8.8 Die Große Beschwerdekammer hält fest, daß entsprechend dem in der Präambel des EPÜ dargelegten Ziel des Übereinkommens, die Zusammenarbeit zwischen den europäischen Staaten auf dem Gebiet des Schutzes der Erfindungen zu verstärken, stets das Bestreben herrschte, das in den Vertragsstaaten und im EPA angewandte materielle Patentrecht zu harmonisieren. Daher ist eine Situation, in der das EPA Prioritäten nicht anerkennt, die in den Vertragsstaaten anerkannt werden, höchst unglücklich. Dies gilt um so mehr, als die Tatsache, daß die Umsetzung des TRIPS-Übereinkommens in bezug auf das europäische Patentsystem noch nicht in Kraft getreten ist, augenscheinlich den Zielsetzungen des TRIPS-Übereinkommens zuwiderläuft, nämlich - wie es in seiner Präambel heißt -, "Verzerrungen und Behinderungen des internationalen Handels zu verringern [...] unter Berücksichtigung der Notwendigkeit, einen wirksamen und angemessenen Schutz der Rechte des geistigen Eigentums zu fördern sowie sicherzustellen". Würde die Große Beschwerdekammer aber im vorliegenden Fall das TRIPS- Übereinkommen unmittelbar anwenden und die beanspruchten Prioritäten anerkennen, so würde es sich eine Gesetzgeberrolle anmaßen, und die Aufgabe des EPA oder der Großen Beschwerdekammer ist es nicht, gesetzgeberische Lücken der EPÜ- Vertragsstaaten zu schließen. So hat die Große Beschwerdekammer in der Sache G 1/97, ABl. EPA 2000, 322, (Nr. 3 b) der Entscheidungsgründe) folgendes erklärt:
"In einem kodifizierten System wie dem EPÜ kann nicht der Richter nach Bedarf an die Stelle des Gesetzgebers treten, der die erste Rechtsquelle ist und bleibt. Zwar kann er sich veranlaßt sehen, Lücken auszufüllen, insbesondere, wenn sich zeigt, daß der Gesetzgeber es versäumt hat, bestimmte Fälle zu regeln. Er kann sogar zur Rechtsfortbildung über die Ausfüllung von Lücken hinaus beitragen. Grundsätzlich muß die Rechtsordnung aber - und sei es auch in unvollkommener Form - Anhaltspunkte enthalten."

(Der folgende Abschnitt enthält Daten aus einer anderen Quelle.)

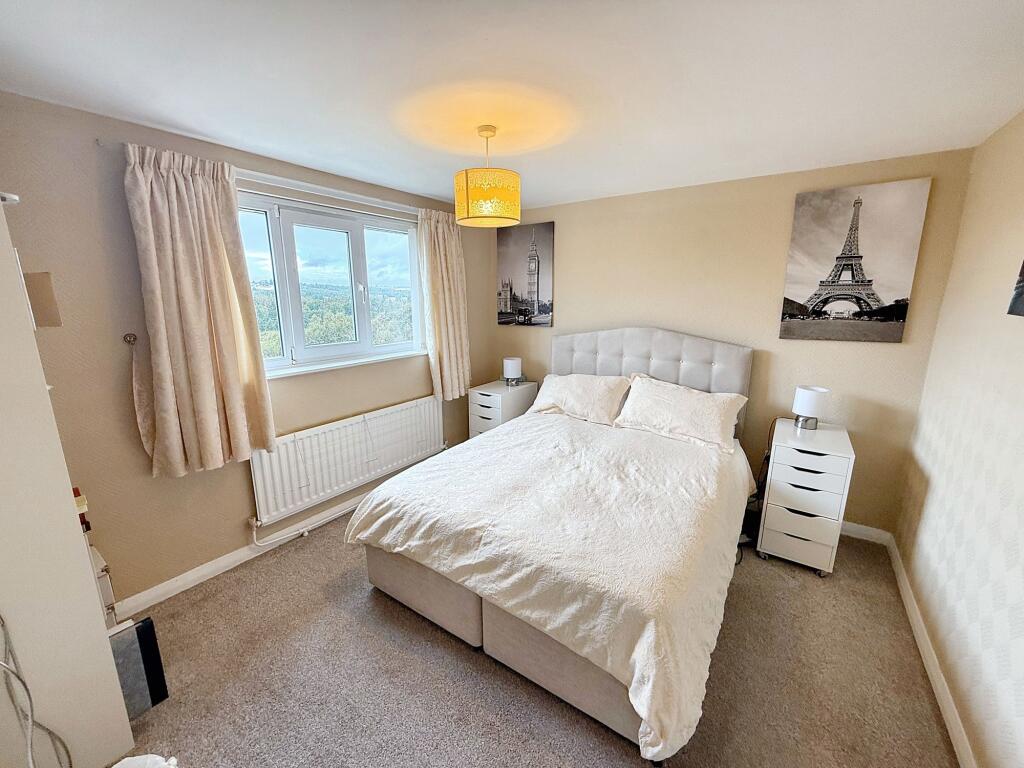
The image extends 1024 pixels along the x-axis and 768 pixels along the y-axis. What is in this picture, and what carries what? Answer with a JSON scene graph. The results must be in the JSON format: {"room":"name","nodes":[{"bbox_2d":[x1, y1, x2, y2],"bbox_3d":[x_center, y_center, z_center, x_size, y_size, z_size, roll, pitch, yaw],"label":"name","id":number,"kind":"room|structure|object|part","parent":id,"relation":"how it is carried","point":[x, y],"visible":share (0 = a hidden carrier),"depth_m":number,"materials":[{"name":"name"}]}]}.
{"room":"bedroom","nodes":[
{"label":"bedroom","id":0,"kind":"room"},
{"bbox_2d":[0,91,490,606],"bbox_3d":[-1.398,-0.177,2.741,0.191,2.367,3.969,9,15,34],"label":"window wall","id":1,"kind":"structure","parent":0,"point":[143,457],"depth_m":1.97,"materials":[{"name":"beige paint"}]},
{"bbox_2d":[23,271,60,328],"bbox_3d":[-1.573,-0.268,1.343,0.127,0.169,0.110,9,15,34],"label":"box","id":2,"kind":"object","parent":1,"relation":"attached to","point":[39,276],"visible":0.77,"depth_m":1.33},
{"bbox_2d":[122,332,137,344],"bbox_3d":[-1.801,-0.207,1.938,0.055,0.051,0.039,9,15,34],"label":"curtain hook","id":3,"kind":"object","parent":1,"relation":"attached to","point":[130,340],"visible":0.97,"depth_m":1.94,"materials":[{"name":"metal"}]},
{"bbox_2d":[113,491,368,618],"bbox_3d":[-1.208,0.912,3.054,0.019,0.090,3.353,9,15,34],"label":"left baseboard","id":4,"kind":"structure","parent":1,"relation":"attached to","point":[193,584],"depth_m":2.38,"materials":[{"name":"white paint"}]},
{"bbox_2d":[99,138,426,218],"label":"curtain rail","id":5,"kind":"object","parent":1,"relation":"attached to","point":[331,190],"visible":0.67,"depth_m":2.44,"materials":[{"name":"white metal"}]},
{"bbox_2d":[121,141,278,478],"bbox_3d":[-1.553,-0.324,2.092,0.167,1.581,0.570,9,15,34],"label":"left curtain","id":6,"kind":"object","parent":5,"relation":"hanging from","point":[183,192],"visible":0.98,"depth_m":2.04,"materials":[{"name":"beige fabric"}]},
{"bbox_2d":[417,208,470,401],"bbox_3d":[-0.553,-0.638,3.498,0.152,1.607,0.546,9,15,34],"label":"right curtain","id":7,"kind":"object","parent":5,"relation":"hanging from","point":[456,254],"visible":0.96,"depth_m":3.46,"materials":[{"name":"beige fabric"}]},
{"bbox_2d":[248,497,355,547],"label":"heating pipe","id":8,"kind":"object","parent":1,"relation":"attached to","point":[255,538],"visible":0.7,"depth_m":2.70,"materials":[{"name":"white metal"}]},
{"bbox_2d":[236,189,425,377],"bbox_3d":[-1.262,-0.674,2.921,0.159,1.092,1.549,9,15,34],"label":"window","id":9,"kind":"structure","parent":1,"relation":"in","point":[287,229],"depth_m":2.88,"materials":[{"name":"glass"}]},
{"bbox_2d":[247,395,444,528],"bbox_3d":[-1.098,0.499,3.053,0.087,0.490,1.579,9,15,34],"label":"radiator","id":10,"kind":"object","parent":1,"relation":"attached to","point":[412,409],"visible":0.96,"depth_m":2.84,"materials":[{"name":"white metal"}]},
{"bbox_2d":[0,0,1023,211],"bbox_3d":[0.000,-1.143,1.452,3.510,0.114,4.200,9,15,34],"label":"ceiling","id":11,"kind":"structure","parent":0,"point":[202,128],"depth_m":1.47,"materials":[{"name":"white paint"}]},
{"bbox_2d":[454,125,520,227],"bbox_3d":[-0.118,-1.002,2.000,0.329,0.434,0.327,9,15,34],"label":"pendant lamp","id":12,"kind":"object","parent":11,"relation":"hanging from","point":[467,194],"visible":0.99,"depth_m":1.90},
{"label":"drum shade","id":13,"kind":"part","parent":12,"relation":"part of","materials":[{"name":"yellow fabric"}]},
{"bbox_2d":[113,509,957,767],"bbox_3d":[-0.074,1.265,1.901,3.594,0.106,4.082,9,15,34],"label":"carpet floor","id":14,"kind":"structure","parent":0,"point":[310,545],"depth_m":1.73,"materials":[{"name":"carpet"}]},
{"bbox_2d":[0,194,135,767],"bbox_3d":[-1.732,0.275,1.260,0.776,2.139,0.528,9,15,34],"label":"wardrobe","id":15,"kind":"object","parent":14,"relation":"on","point":[71,525],"visible":0.94,"depth_m":1.23,"materials":[{"name":"white"}]},
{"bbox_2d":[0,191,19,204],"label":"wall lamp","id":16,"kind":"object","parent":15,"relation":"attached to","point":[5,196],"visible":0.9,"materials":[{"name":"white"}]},
{"bbox_2d":[0,614,74,767],"bbox_3d":[-1.346,0.828,1.037,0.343,0.928,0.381,1,13,6],"label":"cable","id":17,"kind":"object","parent":15,"relation":"hanging from","point":[24,683],"visible":1,"depth_m":1.17,"materials":[{"name":"plastic"}]},
{"bbox_2d":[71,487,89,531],"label":"red object","id":18,"kind":"object","parent":15,"relation":"on","point":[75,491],"visible":0.29,"depth_m":1.51,"materials":[{"name":"red"}]},
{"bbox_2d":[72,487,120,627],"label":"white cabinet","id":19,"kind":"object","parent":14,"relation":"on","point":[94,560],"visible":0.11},
{"bbox_2d":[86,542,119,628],"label":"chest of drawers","id":20,"kind":"object","parent":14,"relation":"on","point":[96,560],"visible":0.15,"depth_m":1.78,"materials":[{"name":"white"}]},
{"bbox_2d":[109,615,168,718],"bbox_3d":[-1.509,1.110,1.593,0.146,0.350,0.227,9,15,34],"label":"black box","id":21,"kind":"object","parent":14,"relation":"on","point":[145,629],"visible":0.51,"depth_m":1.59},
{"bbox_2d":[110,753,178,767],"bbox_3d":[-1.084,1.235,1.137,0.315,0.269,0.305,-3,13,-13],"label":"white object","id":22,"kind":"object","parent":14,"relation":"on","point":[117,764],"visible":0.99,"depth_m":1.21,"materials":[{"name":"white"}]},
{"bbox_2d":[467,379,537,438],"bbox_3d":[-0.094,0.395,3.938,0.420,0.745,0.568,9,15,34],"label":"nightstand","id":23,"kind":"object","parent":14,"relation":"on","point":[497,394],"visible":0.51,"depth_m":3.73,"materials":[{"name":"white"}]},
{"bbox_2d":[502,356,523,385],"bbox_3d":[0.010,-0.118,3.887,0.174,0.240,0.173,9,15,34],"label":"left table lamp","id":24,"kind":"object","parent":23,"relation":"on","point":[509,364],"visible":1,"depth_m":3.82,"materials":[{"name":"white fabric"}]},
{"bbox_2d":[346,327,757,763],"bbox_3d":[0.401,0.416,2.491,1.766,1.322,2.275,9,15,34],"label":"bed","id":25,"kind":"object","parent":14,"relation":"on","point":[664,373],"visible":0.96,"depth_m":1.88,"materials":[{"name":"fabric"}]},
{"bbox_2d":[346,410,754,763],"bbox_3d":[0.300,0.702,2.381,1.754,0.536,1.740,9,15,34],"label":"duvet","id":26,"kind":"object","parent":25,"relation":"on","point":[501,435],"visible":0.87,"depth_m":1.80,"materials":[{"name":"white fabric"}]},
{"bbox_2d":[526,372,631,424],"bbox_3d":[0.538,0.106,3.331,0.787,0.338,0.404,9,15,34],"label":"left pillow","id":27,"kind":"object","parent":25,"relation":"on","point":[558,396],"visible":0.97,"depth_m":3.20,"materials":[{"name":"fabric"}]},
{"bbox_3d":[1.014,0.171,3.533,1.519,1.227,0.240,9,15,34],"label":"headboard","id":28,"kind":"part","parent":25,"relation":"part of","materials":[{"name":"grey fabric"}]},
{"bbox_2d":[612,373,748,454],"bbox_3d":[1.146,0.187,2.838,0.789,0.367,0.405,9,15,34],"label":"right pillow","id":29,"kind":"object","parent":25,"relation":"on","point":[656,403],"visible":0.99,"depth_m":2.73,"materials":[{"name":"white fabric"}]},
{"bbox_2d":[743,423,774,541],"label":"power cable","id":30,"kind":"object","parent":14,"relation":"on","point":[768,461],"visible":0.54,"depth_m":2.73,"materials":[{"name":"black plastic"}]},
{"bbox_2d":[757,418,855,576],"bbox_3d":[1.810,0.686,2.573,0.373,0.763,0.575,9,15,34],"label":"drawer unit","id":31,"kind":"object","parent":14,"relation":"on","point":[783,508],"visible":0.95,"depth_m":2.37,"materials":[{"name":"white"}]},
{"bbox_2d":[792,385,831,430],"bbox_3d":[1.869,0.149,2.581,0.180,0.245,0.175,9,15,34],"label":"table lamp","id":32,"kind":"object","parent":31,"relation":"on","point":[810,399],"visible":1,"depth_m":2.52,"materials":[{"name":"white fabric"}]},
{"bbox_2d":[478,145,973,535],"bbox_3d":[1.146,-0.318,3.392,3.478,2.364,0.189,9,15,34],"label":"back wall","id":33,"kind":"structure","parent":0,"point":[885,351],"depth_m":2.84,"materials":[{"name":"beige paint"}]},
{"bbox_2d":[497,221,554,327],"bbox_3d":[0.122,-1.005,3.888,0.601,0.945,0.033,9,15,34],"label":"canvas picture","id":34,"kind":"object","parent":33,"relation":"attached to","point":[531,289],"visible":0.99,"depth_m":3.85},
{"bbox_2d":[778,179,931,342],"bbox_3d":[2.062,-0.717,2.524,0.602,0.914,0.035,9,15,34],"label":"canvas picture","id":35,"kind":"object","parent":33,"relation":"attached to","point":[899,317],"visible":0.98,"depth_m":2.49},
{"bbox_2d":[840,521,891,544],"bbox_3d":[1.210,0.818,3.488,3.038,0.093,0.017,9,15,34],"label":"back baseboard","id":36,"kind":"structure","parent":33,"relation":"attached to","point":[851,534],"depth_m":2.72,"materials":[{"name":"white paint"}]},
{"bbox_2d":[894,109,1023,767],"bbox_3d":[1.375,0.293,0.749,0.169,2.373,3.959,9,15,34],"label":"right wall","id":37,"kind":"structure","parent":0,"point":[1020,521],"depth_m":1.68,"materials":[{"name":"paper"}]},
{"bbox_2d":[885,533,973,767],"bbox_3d":[1.321,1.359,1.096,0.018,0.087,3.936,9,15,34],"label":"right baseboard","id":38,"kind":"structure","parent":37,"relation":"attached to","point":[931,667],"depth_m":1.73,"materials":[{"name":"white paint"}]},
{"bbox_2d":[1008,259,1023,317],"bbox_3d":[1.673,-0.464,1.180,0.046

8.9 Aus diesen Gründen gelangt die Große Beschwerdekammer zu dem Schluß, daß keine rechtliche Grundlage für eine Anwendung des TRIPS-Übereinkommens durch das EPA besteht. Daher erübrigt es sich, die Frage der unmittelbaren Anwendbarkeit von TRIPS zu klären. Im vorliegenden Fall sind für das von den Beschwerdekammern anzuwendende Recht ausschließlich die Bestimmungen des EPÜ maßgebend, so daß die vorgelegte Frage zu verneinen ist.
ENTSCHEIDUNGSFORMEL
Aus diesen Gründen wird entschieden:
Das TRIPS-Übereinkommen berechtigt den Anmelder einer europäischen Patentanmeldung nicht, die Priorität einer ersten Anmeldung in einem Staat zu beanspruchen, der zu den maßgeblichen Zeitpunkten zwar Mitglied des WTO/TRIPS- Übereinkommens war, aber nicht Mitglied der Pariser Verbandsübereinkunft.